Not being able to obtain a full supply of cartridges for my increased forces, I am going to establish a manufactory of them here. Whenever you can spare a few guns for Leesburg, pray send them. Yours very truly,

Appendix to Chapter VIII.

General Sam. Jones's statement concerning strategic portion of General Beauregard's report of the battle of Manassas.

camp at Centreville, Nov. 9th, 1861.
General,—I have examined the extract which you handed to me, from your report giving the strategy of the battle of Manassas, and find it, so far as my memory serves me, substantially the same as that dictated by you to me on the night of the 13th July last as a memorandum for the use of Colonel James Chestnut, who was the next morning to repair to Richmond to urge upon the government the importance of adopting its recommendations; not much importance being attached to the joint action of General Holmes, who was supposed to have but few troops to dispose of, he, I think, was not mentioned in the memorandum, but only referred to incidentally in your verbal instructions to Colonel Chestnut.

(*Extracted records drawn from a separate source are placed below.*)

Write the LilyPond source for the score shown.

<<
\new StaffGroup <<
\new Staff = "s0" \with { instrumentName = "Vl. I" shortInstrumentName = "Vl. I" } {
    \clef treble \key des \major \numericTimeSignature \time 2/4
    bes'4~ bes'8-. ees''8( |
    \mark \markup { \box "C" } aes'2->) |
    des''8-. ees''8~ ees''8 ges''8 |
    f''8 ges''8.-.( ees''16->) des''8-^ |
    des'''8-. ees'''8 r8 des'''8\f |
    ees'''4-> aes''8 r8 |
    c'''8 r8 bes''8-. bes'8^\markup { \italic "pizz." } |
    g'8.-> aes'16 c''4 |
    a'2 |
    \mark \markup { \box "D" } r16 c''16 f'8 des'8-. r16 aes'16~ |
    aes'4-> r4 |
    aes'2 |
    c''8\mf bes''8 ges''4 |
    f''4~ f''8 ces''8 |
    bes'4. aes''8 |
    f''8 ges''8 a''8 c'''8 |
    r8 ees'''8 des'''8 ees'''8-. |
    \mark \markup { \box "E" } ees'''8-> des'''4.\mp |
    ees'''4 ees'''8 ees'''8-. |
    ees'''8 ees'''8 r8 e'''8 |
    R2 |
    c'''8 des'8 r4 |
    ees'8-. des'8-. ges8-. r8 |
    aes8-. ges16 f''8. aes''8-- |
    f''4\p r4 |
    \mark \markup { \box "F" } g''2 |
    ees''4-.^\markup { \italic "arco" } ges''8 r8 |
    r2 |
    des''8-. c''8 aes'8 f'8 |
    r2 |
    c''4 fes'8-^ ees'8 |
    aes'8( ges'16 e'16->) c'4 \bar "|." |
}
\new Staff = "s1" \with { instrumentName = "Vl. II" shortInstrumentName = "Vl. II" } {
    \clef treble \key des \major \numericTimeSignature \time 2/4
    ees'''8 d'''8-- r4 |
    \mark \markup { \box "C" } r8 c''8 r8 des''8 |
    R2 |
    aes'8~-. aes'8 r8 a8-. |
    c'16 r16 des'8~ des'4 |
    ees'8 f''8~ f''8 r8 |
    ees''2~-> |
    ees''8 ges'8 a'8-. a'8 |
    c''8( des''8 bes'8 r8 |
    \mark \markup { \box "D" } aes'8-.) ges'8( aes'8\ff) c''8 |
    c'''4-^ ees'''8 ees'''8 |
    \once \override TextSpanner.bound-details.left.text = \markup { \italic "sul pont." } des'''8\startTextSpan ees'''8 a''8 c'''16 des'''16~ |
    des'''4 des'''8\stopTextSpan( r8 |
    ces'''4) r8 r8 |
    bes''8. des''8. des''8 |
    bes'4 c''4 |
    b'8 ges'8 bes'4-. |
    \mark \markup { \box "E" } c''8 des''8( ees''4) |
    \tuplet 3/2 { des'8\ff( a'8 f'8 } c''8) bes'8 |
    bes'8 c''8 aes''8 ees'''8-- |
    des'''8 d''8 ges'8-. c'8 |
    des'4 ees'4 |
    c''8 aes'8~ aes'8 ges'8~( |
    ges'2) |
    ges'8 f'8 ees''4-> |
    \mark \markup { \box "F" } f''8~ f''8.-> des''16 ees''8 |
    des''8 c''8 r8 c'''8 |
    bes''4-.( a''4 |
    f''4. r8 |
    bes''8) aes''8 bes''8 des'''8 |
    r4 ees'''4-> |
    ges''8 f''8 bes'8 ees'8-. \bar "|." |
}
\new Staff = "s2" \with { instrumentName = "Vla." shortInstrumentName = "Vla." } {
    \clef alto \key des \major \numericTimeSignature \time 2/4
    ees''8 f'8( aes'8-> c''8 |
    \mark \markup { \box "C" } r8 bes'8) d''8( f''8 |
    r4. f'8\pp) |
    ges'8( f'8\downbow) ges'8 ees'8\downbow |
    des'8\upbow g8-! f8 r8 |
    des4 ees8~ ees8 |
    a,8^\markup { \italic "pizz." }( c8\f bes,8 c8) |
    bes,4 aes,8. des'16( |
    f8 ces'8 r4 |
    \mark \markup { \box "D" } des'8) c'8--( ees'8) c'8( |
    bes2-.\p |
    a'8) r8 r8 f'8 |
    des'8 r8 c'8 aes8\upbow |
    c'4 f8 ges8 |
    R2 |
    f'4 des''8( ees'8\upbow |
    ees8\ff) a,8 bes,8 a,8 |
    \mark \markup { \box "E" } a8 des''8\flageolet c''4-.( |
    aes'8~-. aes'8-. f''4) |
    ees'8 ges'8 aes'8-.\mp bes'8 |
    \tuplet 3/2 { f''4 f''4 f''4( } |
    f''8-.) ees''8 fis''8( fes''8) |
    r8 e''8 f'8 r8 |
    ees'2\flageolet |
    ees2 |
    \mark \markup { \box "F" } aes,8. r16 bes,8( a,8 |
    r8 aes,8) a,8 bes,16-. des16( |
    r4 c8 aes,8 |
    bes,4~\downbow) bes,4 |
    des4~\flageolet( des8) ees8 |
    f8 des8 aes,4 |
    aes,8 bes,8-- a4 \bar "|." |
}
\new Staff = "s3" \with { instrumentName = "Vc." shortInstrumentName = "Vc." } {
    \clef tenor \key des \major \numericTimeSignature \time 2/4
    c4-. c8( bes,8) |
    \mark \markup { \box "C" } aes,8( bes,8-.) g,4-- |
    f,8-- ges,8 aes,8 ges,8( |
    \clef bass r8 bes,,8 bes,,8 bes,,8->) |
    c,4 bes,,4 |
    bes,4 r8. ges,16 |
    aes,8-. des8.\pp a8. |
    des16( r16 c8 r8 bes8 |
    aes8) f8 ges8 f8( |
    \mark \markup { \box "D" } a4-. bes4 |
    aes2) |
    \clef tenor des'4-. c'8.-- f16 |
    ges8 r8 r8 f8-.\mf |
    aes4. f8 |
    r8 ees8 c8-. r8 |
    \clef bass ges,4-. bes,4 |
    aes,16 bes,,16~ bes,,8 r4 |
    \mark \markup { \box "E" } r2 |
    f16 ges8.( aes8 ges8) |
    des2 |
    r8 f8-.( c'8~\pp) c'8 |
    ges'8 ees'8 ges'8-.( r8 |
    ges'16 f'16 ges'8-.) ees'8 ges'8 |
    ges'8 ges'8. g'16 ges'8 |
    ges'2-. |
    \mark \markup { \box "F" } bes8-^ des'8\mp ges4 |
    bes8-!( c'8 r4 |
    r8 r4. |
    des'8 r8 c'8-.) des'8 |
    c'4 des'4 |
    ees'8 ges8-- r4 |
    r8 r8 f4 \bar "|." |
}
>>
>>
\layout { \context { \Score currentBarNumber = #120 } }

I have a very clear recollection of your instructions to Colonel Chestnut, as I wrote the memorandum myself under your dictation, and after a long and free conversation with you on the general plan of campaign, and especially of the then impending battle.

Very faithfully yours,

Sam. Jones, Brig.-Genl. Genl. G. T. Beauregard, C. S. A.

Centreville, Va., Nov. 9th, 1861.
The above statement of General Sam. Jones agrees perfectly well with my recollections of the matter referred to.

G. T. Beauregard, Genl. C. S. A.

1. Telegram from Colonel John S. Preston to General Beauregard, about concentration of Generals Johnston and Holmes's forces with army at Manassas.

Richmond, July 15th, 1861.
General Beauregard:
Matter under deliberation. Have had two interviews. Await an answer, Troops will be sent and some equipment for militia.